(Exercise brief)
Pictures aside, each entry has to be returned exactly as it stands.
________________
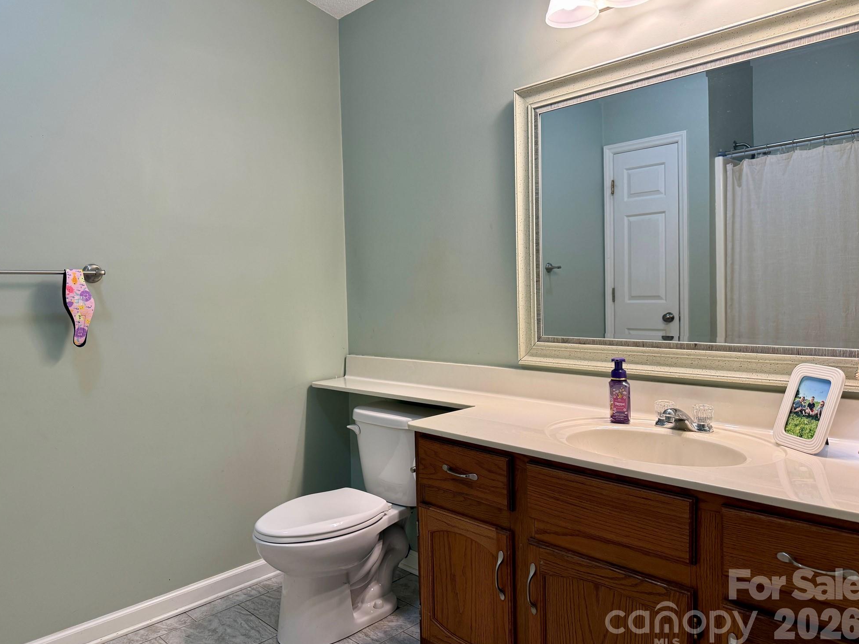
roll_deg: +0.9
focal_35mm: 25
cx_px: 421
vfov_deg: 54.9
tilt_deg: -2.1
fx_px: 620
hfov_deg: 69.4
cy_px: 320
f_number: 1.78
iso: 125
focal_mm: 6.76
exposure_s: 1/120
________________
(Answer section)
roll_deg: +0.9
focal_35mm: 25
cx_px: 421
vfov_deg: 54.9
tilt_deg: -2.1
fx_px: 620
hfov_deg: 69.4
cy_px: 320
f_number: 1.78
iso: 125
focal_mm: 6.76
exposure_s: 1/120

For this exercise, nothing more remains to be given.